Purpose: The aim of this study was to compare various acquisition and processing protocols for noninvasive glioma grading using either static or dynamic (18)F-FDopa PET.
Methods: Dynamic studies were performed in 33 patients. Based on histopathological analysis, 18 patients had a high-grade (HG) tumor and 15 patients had a low-grade (LG) tumor. For static imaging, SUV(mean) and SUV(max) were calculated for different acquisition time ranges after injection. For dynamic imaging, the transport rate constant k1 was calculated according to a compartmental kinetic analysis using an image-derived input function.
Results: With the use of a 5-minute static imaging protocol starting at 38 minutes after injection, newly diagnosed HG tumors could be distinguished from LG tumors with a sensitivity of 70% and a specificity of 90% with a threshold of SUV(mean) of 2.5. In recurrent tumors, a sensitivity of 100% and a specificity of 80% for identifying HG tumors were obtained with a threshold set to 1.8. Dynamic imaging only slightly, but nonsignificantly, improved differential diagnosis.

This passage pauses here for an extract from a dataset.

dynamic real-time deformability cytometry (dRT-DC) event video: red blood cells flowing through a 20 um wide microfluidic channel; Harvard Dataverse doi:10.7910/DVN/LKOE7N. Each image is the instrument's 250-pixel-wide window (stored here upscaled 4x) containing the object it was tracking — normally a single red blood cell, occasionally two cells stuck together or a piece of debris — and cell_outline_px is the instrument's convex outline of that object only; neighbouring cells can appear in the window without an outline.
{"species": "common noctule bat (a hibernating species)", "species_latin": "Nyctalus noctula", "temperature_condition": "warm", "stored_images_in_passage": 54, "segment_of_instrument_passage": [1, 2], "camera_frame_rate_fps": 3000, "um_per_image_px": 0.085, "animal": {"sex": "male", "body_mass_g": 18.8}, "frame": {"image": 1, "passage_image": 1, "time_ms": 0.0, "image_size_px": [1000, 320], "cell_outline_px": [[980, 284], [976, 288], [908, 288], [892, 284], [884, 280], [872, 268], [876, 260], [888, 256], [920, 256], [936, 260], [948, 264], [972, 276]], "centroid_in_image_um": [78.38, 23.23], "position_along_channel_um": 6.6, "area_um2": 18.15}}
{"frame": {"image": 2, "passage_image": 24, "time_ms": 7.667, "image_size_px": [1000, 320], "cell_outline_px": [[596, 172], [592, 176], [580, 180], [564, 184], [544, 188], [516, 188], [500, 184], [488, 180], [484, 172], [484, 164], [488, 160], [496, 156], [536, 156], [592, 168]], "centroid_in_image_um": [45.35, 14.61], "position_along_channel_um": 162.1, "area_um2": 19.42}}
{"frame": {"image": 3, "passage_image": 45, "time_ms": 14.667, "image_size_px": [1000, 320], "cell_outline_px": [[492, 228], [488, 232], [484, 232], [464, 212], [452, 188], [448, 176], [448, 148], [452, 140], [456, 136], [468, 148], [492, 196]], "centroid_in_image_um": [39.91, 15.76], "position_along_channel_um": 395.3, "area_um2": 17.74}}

Conclusions: Static and dynamic imaging without blood sampling can discriminate between LG and HG for both newly diagnosed and recurrent gliomas. In dynamic imaging, excellent discrimination was obtained by considering the transport rate constant k1 of tumors. In static imaging, the best discrimination based on SUV was obtained for SUV(mean) calculated from a 5-minute acquisition started at 38 minutes after injection.